However, the government is saying it cannot run the CEPT, built to treat waste from the leather industry at the Savar Tannery Estate, due to the shortage of waste.
The two parties came up with the arguments at a discussion meeting titled “Relocation of Tanneries from Hazaribagh to Savar: How Far is it?” in Dhaka yesterday.
Bangladesh Environmental Lawyers Association (BELA) organised the event with partner organisations, industry owners and government representatives.
According to a paper presented by Prof Delwar Hossain of Bangladesh University of Engineering and Technology (BUET) Civil Engineering department, the treatment plant needed waste from at least 35 big factories to run. But as of last month only 11 tanneries had started processing in the estate.
Sanjoy Kumar Talukdar, tannery owners consultant for the estate project, claimed that in most of the cases, there is no similarity with the real scenario of the industrial park. He said
“There is no chrome recovery plant and salt treatment at the estate,” he said.
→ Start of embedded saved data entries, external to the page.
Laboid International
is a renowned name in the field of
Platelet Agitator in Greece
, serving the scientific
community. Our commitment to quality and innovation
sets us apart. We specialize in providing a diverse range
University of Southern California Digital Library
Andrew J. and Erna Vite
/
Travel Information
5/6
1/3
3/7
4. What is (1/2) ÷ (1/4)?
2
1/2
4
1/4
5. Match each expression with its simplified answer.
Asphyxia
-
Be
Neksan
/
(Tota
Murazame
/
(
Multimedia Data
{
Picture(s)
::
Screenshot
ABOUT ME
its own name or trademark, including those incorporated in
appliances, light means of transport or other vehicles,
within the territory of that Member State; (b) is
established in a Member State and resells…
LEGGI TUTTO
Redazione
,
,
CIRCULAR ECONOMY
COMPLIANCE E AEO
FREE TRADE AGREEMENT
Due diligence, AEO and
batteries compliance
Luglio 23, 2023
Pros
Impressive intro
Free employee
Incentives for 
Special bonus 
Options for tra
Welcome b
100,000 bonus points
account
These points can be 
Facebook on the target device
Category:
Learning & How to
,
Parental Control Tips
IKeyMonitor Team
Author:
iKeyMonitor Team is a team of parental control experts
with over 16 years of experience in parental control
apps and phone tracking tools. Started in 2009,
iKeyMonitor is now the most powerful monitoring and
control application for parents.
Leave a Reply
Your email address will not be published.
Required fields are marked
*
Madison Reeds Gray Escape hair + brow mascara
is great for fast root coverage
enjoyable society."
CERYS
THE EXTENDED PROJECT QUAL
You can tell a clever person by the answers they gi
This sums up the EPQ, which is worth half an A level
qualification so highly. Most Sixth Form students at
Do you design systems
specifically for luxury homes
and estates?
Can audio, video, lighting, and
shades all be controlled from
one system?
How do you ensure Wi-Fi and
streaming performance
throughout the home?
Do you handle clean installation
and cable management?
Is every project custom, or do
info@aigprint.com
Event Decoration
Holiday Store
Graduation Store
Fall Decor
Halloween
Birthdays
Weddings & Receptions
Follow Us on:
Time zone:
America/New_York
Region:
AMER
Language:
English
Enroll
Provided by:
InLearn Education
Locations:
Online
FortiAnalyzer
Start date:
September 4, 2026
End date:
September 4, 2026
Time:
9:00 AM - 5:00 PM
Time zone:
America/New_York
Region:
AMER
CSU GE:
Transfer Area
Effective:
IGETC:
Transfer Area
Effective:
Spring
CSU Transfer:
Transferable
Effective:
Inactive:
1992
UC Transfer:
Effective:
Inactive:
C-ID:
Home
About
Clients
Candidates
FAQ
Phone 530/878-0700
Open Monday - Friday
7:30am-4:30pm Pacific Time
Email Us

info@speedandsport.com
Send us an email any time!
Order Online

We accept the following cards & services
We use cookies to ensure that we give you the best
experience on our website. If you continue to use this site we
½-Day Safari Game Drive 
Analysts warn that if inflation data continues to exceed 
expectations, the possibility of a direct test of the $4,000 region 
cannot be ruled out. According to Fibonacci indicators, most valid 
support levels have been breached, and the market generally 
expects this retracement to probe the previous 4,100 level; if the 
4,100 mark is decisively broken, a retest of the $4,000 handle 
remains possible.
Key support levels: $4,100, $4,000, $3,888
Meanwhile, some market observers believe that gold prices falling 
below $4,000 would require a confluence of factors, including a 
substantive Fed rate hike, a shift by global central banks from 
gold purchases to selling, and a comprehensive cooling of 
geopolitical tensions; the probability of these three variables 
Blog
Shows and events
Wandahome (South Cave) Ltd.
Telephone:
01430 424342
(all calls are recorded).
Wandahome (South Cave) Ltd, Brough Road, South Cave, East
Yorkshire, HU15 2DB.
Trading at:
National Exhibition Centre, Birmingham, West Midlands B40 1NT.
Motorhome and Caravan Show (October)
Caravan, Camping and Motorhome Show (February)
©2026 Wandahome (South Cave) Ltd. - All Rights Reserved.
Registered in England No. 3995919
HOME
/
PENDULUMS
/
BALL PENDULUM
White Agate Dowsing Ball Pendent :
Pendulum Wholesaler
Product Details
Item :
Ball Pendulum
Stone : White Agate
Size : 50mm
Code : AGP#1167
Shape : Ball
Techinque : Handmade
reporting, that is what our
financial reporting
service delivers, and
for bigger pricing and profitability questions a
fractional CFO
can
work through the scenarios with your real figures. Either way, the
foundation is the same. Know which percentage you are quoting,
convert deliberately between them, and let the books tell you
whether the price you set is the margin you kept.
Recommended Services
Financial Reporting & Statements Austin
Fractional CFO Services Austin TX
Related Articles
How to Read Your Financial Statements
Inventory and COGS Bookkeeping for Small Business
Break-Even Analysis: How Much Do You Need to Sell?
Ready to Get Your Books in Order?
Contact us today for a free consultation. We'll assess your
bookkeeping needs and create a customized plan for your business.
Project Director Abdul Quayum on the other hand said: “We cannot run the two modules of CETP, although they are fully ready to go operational, due to shortage of waste. We will be able to complete four modules of the CETP within next two months.”
“The factory owners were supposed to establish their own ETPs. But the government is doing it with the public money for the sake of public welfare,” said Mubasshar Hussein, president of the Institute of Architects Bangladesh.
“Your (factory owners) responsibility is to make people understand that your plants will not be harmful and will be environment friendly,” said Mubasshar, also an urban planner.
Stressing on environmental hazards, Transparency International Bangladesh (TIB) Executive Director Iftekharuzzaman said: “We also have to realise that are we shifting Hazaribagh’s problems to Savar.”
Representatives of Hazaribagh residents urged the government to take measures to ensure healthy environment in the area after the relocation is completed. Savar dwellers meanwhile urged the government and the factory owners to take measures to prevent air and environment pollution there.
In response, Environment Minister Anwar Hossain Manju said that the technology used in the industrial park was highly efficient and state-of-the-art. He also assured that fund obtained from developed countries for environmental development would be used to prevent pollution.
Md Mizanur Rahman, treasurer of Bangladesh Tanners Association, said: “We want to relocate and have already invested Tk1,500 crore. But it will take time as we got the plant from the government in December 2015 and its a lengthy process.”
The Industries Ministry allocated plots to 155 tannery owners through the Bangladesh Small and Cottage Industries Corporation (BSCIC) in the Leather Industrial Park established on 200 acres of land in Savar.
As per the agreement, the government was supposed to establish a CETP at the industrial park to ensure that the liquid wastes discharged by the tanners are treated before flowing into the nearby river.
The government decided to transfer the tanneries from Hazaribagh amid pressure from local and international rights groups, environmental activists and buyers because of their hazardous effects on public health and environment, especially the Buriganga River.